Those who know me, or are long-time readers of this blog, know my high school story. Graduated in 1994, spent the last semester learning via home bound education because of the incessant bullying (some of it due to my sexuality), and I didn't attend the graduation ceremony because, frankly, I was done with it all, and did not feel comfortable going back to the school. That was a pretty low time in my life.
Later that year (December of '94 to be exact), I turned 19 and was legally able to go to bars in Champaign. The night of my nineteenth birthday I went to Chester Street Dance Club, a local gay night club, and ended up spending many weekends there over the next few years. While time spent at C-Street contained a fair amount of the drama and tumult one would expect when a bunch of gays and lesbians get together, it's fair to say that it served as a wondrous haven and safe space where one could just be comfortable within their own skin.
I cannot over-express the importance of having a haven when you are part of a minority community, especially one that is often scrutinized and disparaged publicly by so many who do not wish you well. That is probably why the mass shooting at a gay Orlando nightclub on Saturday night caused such a visceral reaction in me. It struck at the very heart of what, for many LGBT people, has been our safety net. Of course, nowhere is truly safe, least of all our gay dance clubs. We've seen that even our most vulnerable are at risk when they attend school.

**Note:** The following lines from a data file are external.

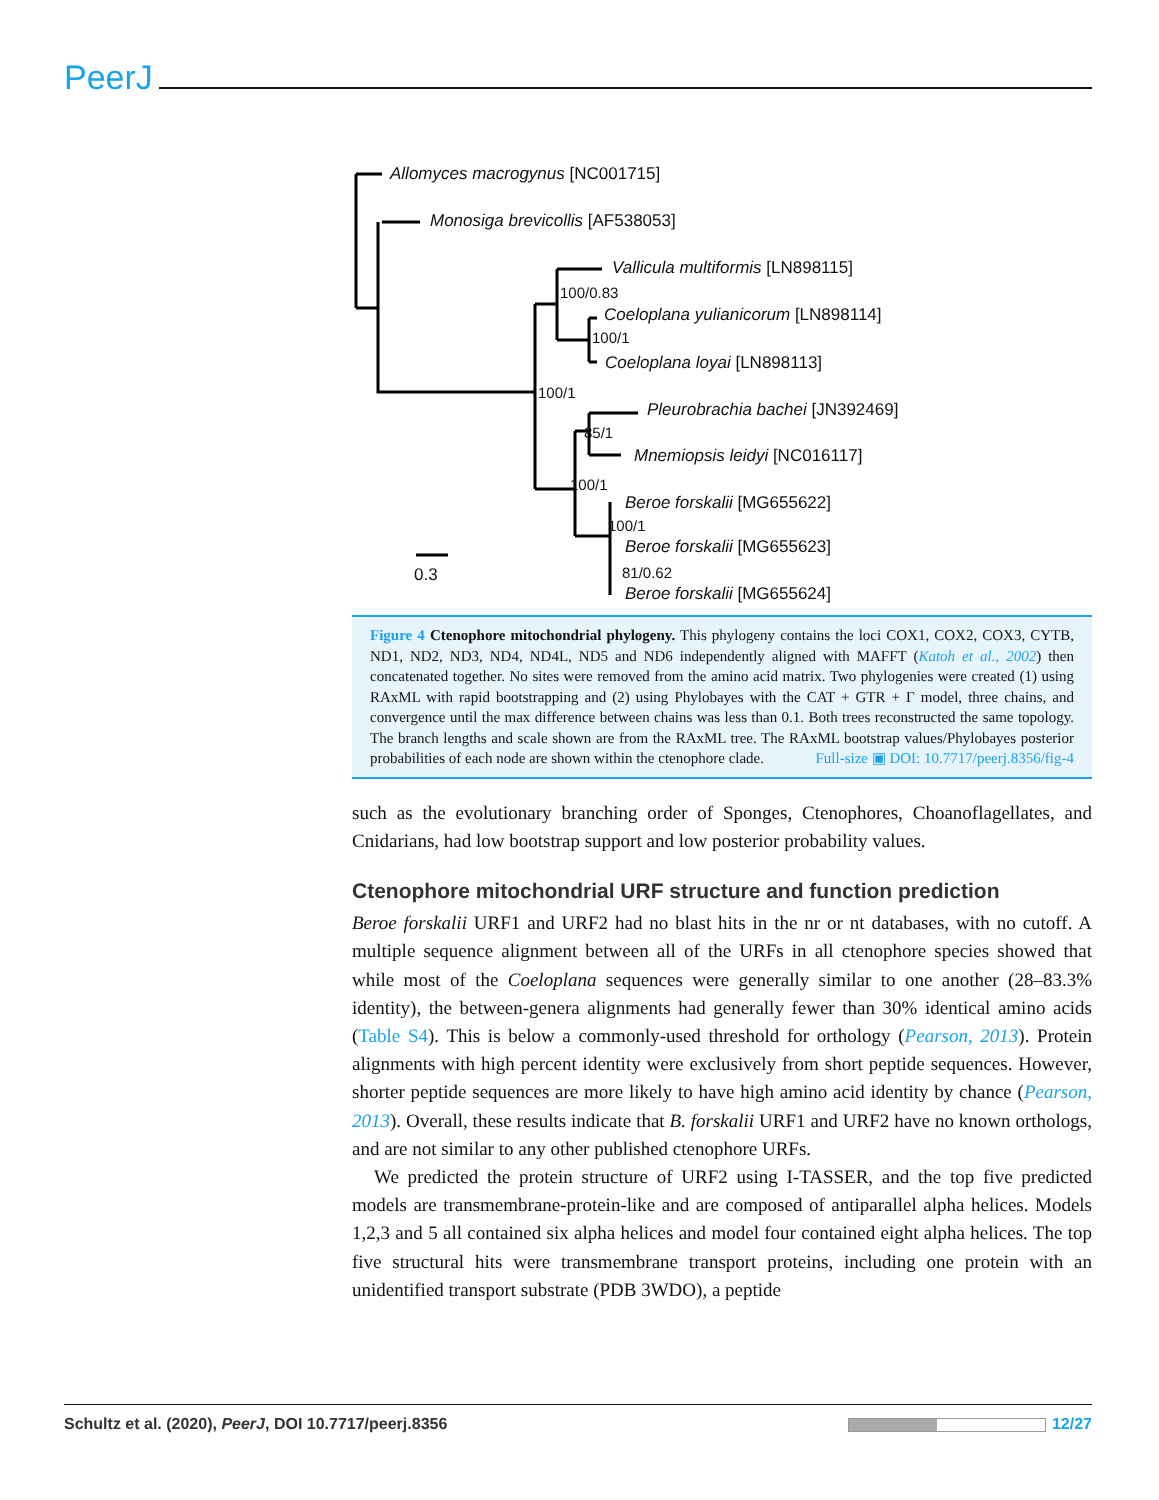PeerJ
Allomyces macrogynus [NC001715]
Monosiga brevicollis [AF538053]
Vallicula multiformis [LN898115]
100/0.83
Coeloplana yulianicorum [LN898114]
100/1
Coeloplana loyai [LN898113]
100/1
Pleurobrachia bachei [JN392469]
85/1
Mnemiopsis leidyi [NC016117]
100/1
Beroe forskalii [MG655622]
100/1
Beroe forskalii [MG655623]
0.3 81/0.62
Beroe forskalii [MG655624]
Figure 4 Ctenophore mitochondrial phylogeny. This phylogeny contains the loci COX1, COX2, COX3, CYTB, ND1, ND2, ND3, ND4, ND4L, ND5 and ND6 independently aligned with MAFFT (Katoh et al., 2002) then concatenated together. No sites were removed from the amino acid matrix. Two phylogenies were created (1) using RAxML with rapid bootstrapping and (2) using Phylobayes with the CAT + GTR + Γ model, three chains, and convergence until the max difference between chains was less than 0.1. Both trees reconstructed the same topology. The branch lengths and scale shown are from the RAxML tree. The RAxML bootstrap values/Phylobayes posterior probabilities of each node are shown within the ctenophore clade. Full-size ▣ DOI: 10.7717/peerj.8356/fig-4
such as the evolutionary branching order of Sponges, Ctenophores, Choanoflagellates, and Cnidarians, had low bootstrap support and low posterior probability values.
Ctenophore mitochondrial URF structure and function prediction
Beroe forskalii URF1 and URF2 had no blast hits in the nr or nt databases, with no cutoff. A multiple sequence alignment between all of the URFs in all ctenophore species showed that while most of the Coeloplana sequences were generally similar to one another (28–83.3% identity), the between-genera alignments had generally fewer than 30% identical amino acids (Table S4). This is below a commonly-used threshold for orthology (Pearson, 2013). Protein alignments with high percent identity were exclusively from short peptide sequences. However, shorter peptide sequences are more likely to have high amino acid identity by chance (Pearson, 2013). Overall, these results indicate that B. forskalii URF1 and URF2 have no known orthologs, and are not similar to any other published ctenophore URFs.
We predicted the protein structure of URF2 using I-TASSER, and the top five predicted models are transmembrane-protein-like and are composed of antiparallel alpha helices. Models 1,2,3 and 5 all contained six alpha helices and model four contained eight alpha helices. The top five structural hits were transmembrane transport proteins, including one protein with an unidentified transport substrate (PDB 3WDO), a peptide
Schultz et al. (2020), PeerJ, DOI 10.7717/peerj.8356 12/27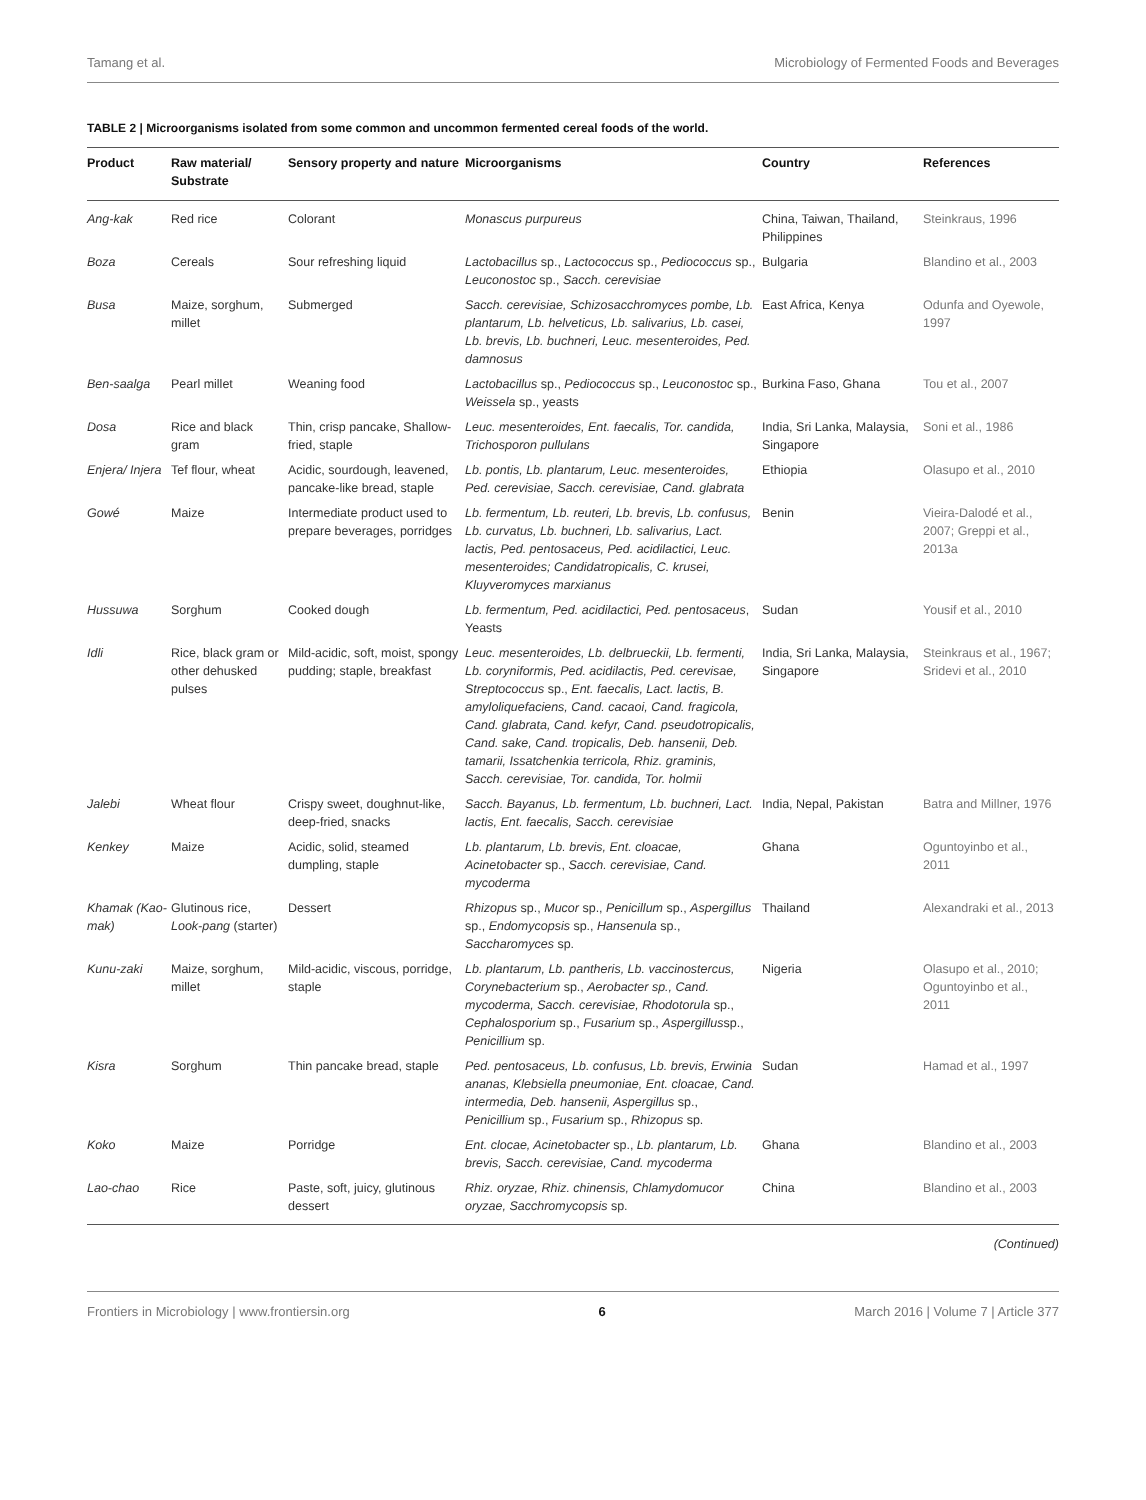Tamang et al. Microbiology of Fermented Foods and Beverages
TABLE 2 | Microorganisms isolated from some common and uncommon fermented cereal foods of the world.
| Product | Raw material/ Substrate | Sensory property and nature | Microorganisms | Country | References |
| --- | --- | --- | --- | --- | --- |
| Ang-kak | Red rice | Colorant | Monascus purpureus | China, Taiwan, Thailand, Philippines | Steinkraus, 1996 |
| Boza | Cereals | Sour refreshing liquid | Lactobacillus sp., Lactococcus sp., Pediococcus sp., Leuconostoc sp., Sacch. cerevisiae | Bulgaria | Blandino et al., 2003 |
| Busa | Maize, sorghum, millet | Submerged | Sacch. cerevisiae, Schizosacchromyces pombe, Lb. plantarum, Lb. helveticus, Lb. salivarius, Lb. casei, Lb. brevis, Lb. buchneri, Leuc. mesenteroides, Ped. damnosus | East Africa, Kenya | Odunfa and Oyewole, 1997 |
| Ben-saalga | Pearl millet | Weaning food | Lactobacillus sp., Pediococcus sp., Leuconostoc sp., Weissela sp., yeasts | Burkina Faso, Ghana | Tou et al., 2007 |
| Dosa | Rice and black gram | Thin, crisp pancake, Shallow-fried, staple | Leuc. mesenteroides, Ent. faecalis, Tor. candida, Trichosporon pullulans | India, Sri Lanka, Malaysia, Singapore | Soni et al., 1986 |
| Enjera/ Injera | Tef flour, wheat | Acidic, sourdough, leavened, pancake-like bread, staple | Lb. pontis, Lb. plantarum, Leuc. mesenteroides, Ped. cerevisiae, Sacch. cerevisiae, Cand. glabrata | Ethiopia | Olasupo et al., 2010 |
| Gowé | Maize | Intermediate product used to prepare beverages, porridges | Lb. fermentum, Lb. reuteri, Lb. brevis, Lb. confusus, Lb. curvatus, Lb. buchneri, Lb. salivarius, Lact. lactis, Ped. pentosaceus, Ped. acidilactici, Leuc. mesenteroides; Candidatropicalis, C. krusei, Kluyveromyces marxianus | Benin | Vieira-Dalodé et al., 2007; Greppi et al., 2013a |
| Hussuwa | Sorghum | Cooked dough | Lb. fermentum, Ped. acidilactici, Ped. pentosaceus , Yeasts | Sudan | Yousif et al., 2010 |
| Idli | Rice, black gram or other dehusked pulses | Mild-acidic, soft, moist, spongy pudding; staple, breakfast | Leuc. mesenteroides, Lb. delbrueckii, Lb. fermenti, Lb. coryniformis, Ped. acidilactis, Ped. cerevisae, Streptococcus sp., Ent. faecalis, Lact. lactis, B. amyloliquefaciens, Cand. cacaoi, Cand. fragicola, Cand. glabrata, Cand. kefyr, Cand. pseudotropicalis, Cand. sake, Cand. tropicalis, Deb. hansenii, Deb. tamarii, Issatchenkia terricola, Rhiz. graminis, Sacch. cerevisiae, Tor. candida, Tor. holmii | India, Sri Lanka, Malaysia, Singapore | Steinkraus et al., 1967; Sridevi et al., 2010 |
| Jalebi | Wheat flour | Crispy sweet, doughnut-like, deep-fried, snacks | Sacch. Bayanus, Lb. fermentum, Lb. buchneri, Lact. lactis, Ent. faecalis, Sacch. cerevisiae | India, Nepal, Pakistan | Batra and Millner, 1976 |
| Kenkey | Maize | Acidic, solid, steamed dumpling, staple | Lb. plantarum, Lb. brevis, Ent. cloacae, Acinetobacter sp., Sacch. cerevisiae, Cand. mycoderma | Ghana | Oguntoyinbo et al., 2011 |
| Khamak (Kao-mak) | Glutinous rice, Look-pang (starter) | Dessert | Rhizopus sp., Mucor sp., Penicillum sp., Aspergillus sp., Endomycopsis sp., Hansenula sp., Saccharomyces sp. | Thailand | Alexandraki et al., 2013 |
| Kunu-zaki | Maize, sorghum, millet | Mild-acidic, viscous, porridge, staple | Lb. plantarum, Lb. pantheris, Lb. vaccinostercus, Corynebacterium sp., Aerobacter sp., Cand. mycoderma, Sacch. cerevisiae, Rhodotorula sp., Cephalosporium sp., Fusarium sp., Aspergillus sp., Penicillium sp. | Nigeria | Olasupo et al., 2010; Oguntoyinbo et al., 2011 |
| Kisra | Sorghum | Thin pancake bread, staple | Ped. pentosaceus, Lb. confusus, Lb. brevis, Erwinia ananas, Klebsiella pneumoniae, Ent. cloacae, Cand. intermedia, Deb. hansenii, Aspergillus sp., Penicillium sp., Fusarium sp., Rhizopus sp. | Sudan | Hamad et al., 1997 |
| Koko | Maize | Porridge | Ent. clocae, Acinetobacter sp., Lb. plantarum, Lb. brevis, Sacch. cerevisiae, Cand. mycoderma | Ghana | Blandino et al., 2003 |
| Lao-chao | Rice | Paste, soft, juicy, glutinous dessert | Rhiz. oryzae, Rhiz. chinensis, Chlamydomucor oryzae, Sacchromycopsis sp. | China | Blandino et al., 2003 |
(Continued)
Frontiers in Microbiology | www.frontiersin.org 6 March 2016 | Volume 7 | Article 377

As these mass shootings continue across our land, I sadly find myself becoming more and more desensitized to them. The realization of that, however, provokes anger from within. How many more of these incidents will there have to be before there is some sort of reckoning? The school massacre at Newtown was shocking. Who would think of children as targets? Unfortunately, when I first heard of the shootings at the Pulse nightclub, I was saddened, but rather unsurprised. There has been much vitriol directed at the LGBT community in spite of (or because of?) our fairly recent legal victories. Bigotry tends to not go quietly into that good night.
The Orlando shooter was a Muslim, though his actions say as much about Islam as Timothy McVeigh's actions said about Catholicism. There will always be those who use their religion to justify their hate. They are the very definition of lost souls. There will be some who will try and use this occurrence as a hammer against Islam, all the while ignoring our own Christians who attend conferences run by a man who advocates the government-sponsored death of homosexuals. These are sick individuals, not sick religions.
I don't believe in a devil, or Shaitan, or Lucifer, or whatever you want to call him, though I do believe in the evil that lies in our hearts. All too often, evil begets evil, and it was this I struggled with most yesterday, as the waves of emotion swept over me regarding what happened in Orlando. There was, of course, anger. There still is. But my initial anger was at Muslims, and that was wrong. Then it shifted to conservatives/Republicans, or at least some of them, for their hurtful/hateful rhetoric against gays. The angry geek in me wanted to quote General Chang from Star Trek VI and exclaim that they would be "blown out of the stars."
Of course, this is what evil does. Open the door just the slightest, and it begins to insinuate itself within our very being. It justifies its presence by sudden, cruel events. We fall prey to its trap. How did Shakespeare put it? "If you prick us, do we not bleed? If you tickle us, do we not laugh? If you poison us, do we not die? And if you wrong us, shall we not revenge?" Thus is born the cycle of evil.
The man who murdered so many of our LGBT brothers and sisters is dead. There are still those around who want us dead, or injured, or quiet and subservient. Unfortunately, they will always exist. The best way to handle them is to be who we are, to not cower in fear, and to show them love. Yes, love. It is our best weapon. It is who we are. We will not be morphed out of it, falling prey to terror and fear.
There has been such an outpouring of support from so many people since Saturday night. And not just the usual suspects. I've heard from folks young and old, Republican and Democrat, conservative and progressive. There are people who love us. There are people who have our backs. We must never forget that. Focus on the love. That's what will see us through the dark times. Indeed, it always has.